*EXERCISE INSTRUCTIONS*
1/ Decide whether each statement below agrees with the HNK-SCFA methods text: (a) samples were injected onto the column in 4 µL volumes, (b) absorption traces were recorded at 280 nm, (c) cells were treated with HNK or HNK-SCFAs for 2 h. For each, answer yes or no and quote the words from the text that decide it.
2/ Write the next part of the HNK-SCFA methods text, starting after its last sentence.

*PAGE TEXT*
□ □ □

Uptake and intracellular hydrolysis of HNK-SCFAs

E. faecalis cells in the exponential growth phase (OD600 = 0.3–0.5) were diluted to the final OD600 of 0.1 at 20 mL volume, then treated with HNK or HNK-SCFAs as indicated for 1 h. Cell pallets were collected by centrifugation at 2,500 g × 5 min at 4 °C and stored at − 80 °C before extraction was performed. The cell pallet was dissolved in dimethylsulfoxide (100 µL) and taken for high-performance liquid chromatography (HPLC) analysis.

HNK-SCFAs and HNK formed from hydrolysis were separated and monitored by HPLC using an Agilent 1200 apparatus equipped with ultraviolet-visible absorption. Typically, 4 µL of a sample was injected on a Phenomenex reverse phase column (Kinetex 2.6 µ, 100 mm × 4.6 mm). The absorption traces were collected at 254 nm. The compounds were separated by a linear increase in acetonitrile phase concentration from 10 to 100% over 14 min and until 17 min at 100% acetonitrile containing 0.1% (v/v) trifluoroacetic acid. The flow rate used was 1.3 mL/min.

□ □ □

*RECORD SET*
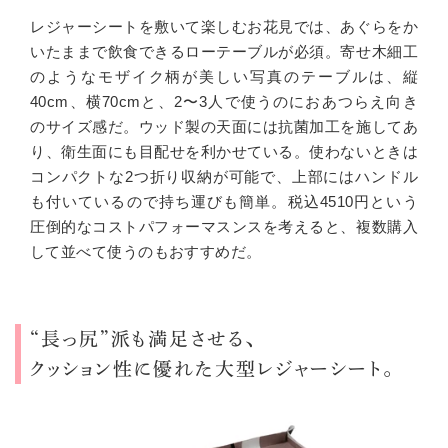
レジャーシートを敷いて楽しむお花見では、あぐらをか
いたままで飲食できるローテーブルが必須。寄せ木細工
のようなモザイク柄が美しい写真のテーブルは、縦
40cm
、横
70cm
と、
2
〜
3
人で使うのにおあつらえ向き
のサイズ感だ。ウッド製の天面には抗菌加工を施してあ
り、衛生面にも目配せを利かせている。使わないときは
コンパクトな
2
つ折り収納が可能で、上部にはハンドル
も付いているので持ち運びも簡単。税込4510円という
圧倒的なコストパフォーマスンスを考えると、複数購入
して並べて使うのもおすすめだ。
“長っ尻”派も満足させる、
クッション性に優れた大型レジャーシート。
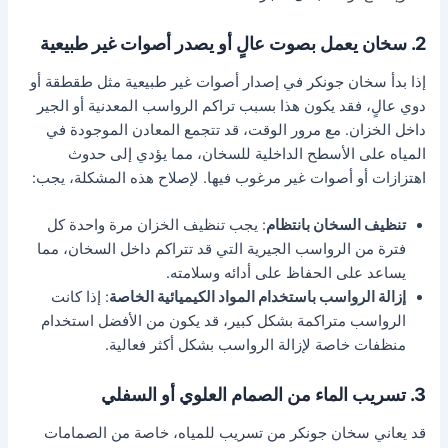
2. سخان يعمل بصوت عالٍ أو يصدر أصوات غير طبيعية
إذا بدأ سخان جونكر في إصدار أصوات غير طبيعية مثل طقطقة أو
دوي عالٍ، فقد يكون هذا بسبب تراكم الرواسب المعدنية أو الجير
داخل الخزان. مع مرور الوقت، قد تتجمع المعادن الموجودة في
المياه على الأسطح الداخلية للسخان، مما يؤدي إلى حدوث
اهتزازات أو أصوات غير مرغوب فيها. لإصلاح هذه المشكلة، يجب:
تنظيف السخان بانتظام
: يجب تنظيف الخزان مرة واحدة كل
فترة من الرواسب الجيرية التي قد تتراكم داخل السخان، مما
يساعد على الحفاظ على أدائه وسلامته.
إزالة الرواسب باستخدام المواد الكيميائية الخاصة
: إذا كانت
الرواسب متراكمة بشكل كبير، قد يكون من الأفضل استخدام
منظفات خاصة لإزالة الرواسب بشكل أكثر فعالية.
3. تسريب الماء من الصمام العلوي أو السفلي
قد يعاني سخان جونكر من تسريب للمياه، خاصة من الصمامات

□ □ □

*TASK RESPONSES*
1/
(a) Yes: "Typically, 4 µL of a sample was injected"
(b) No: "The absorption traces were collected at 254 nm."
(c) No: "treated with HNK or HNK-SCFAs as indicated for 1 h"

2/
Measurement of intracellular ATP

Intracellular ATP was quantified using a luciferase-based ATP determination kit, according to the manufacturer’s instructions (Sigma Aldrich, St. Louis, MO, Cat# FLLAA). Following cell lysis, a luciferase/luciferin agent (Cat# FLAAM) was added to the cell lysates. After swirling, luminescence was measured using a luminometer, and results were normalized to total cell numbers, which was represented as absorbance at 600 nm (OD600nm).

Cytotoxicity measurements

Cytotoxicity was evaluated using the SYTOX Green (Invitrogen, Cat# S7020)20. The SYTOX method labels the nuclei of dead cells, yielding green fluorescence. Fluorescence (Ex: 485 nm, Em: 535 nm) from the dead cells in the 96-well plate were recorded every 5 min for 3 h using a plate reader (BMG Labtech, Inc.) equipped with an atmosphere controller set at 37 °C.

E. faecalis cells in the exponential growth phase (OD600 = 0.4) were treated with HNK-SCFAs in a black, clear-bottom 96-well plate for 3 h, and dead cells were monitored in the presence of 200 nM SYTOX Green. Cell lysis reagent (B-PER complete bacterial protein extraction reagent, Thermo Scientific, Cat# 89821) was used as a positive control.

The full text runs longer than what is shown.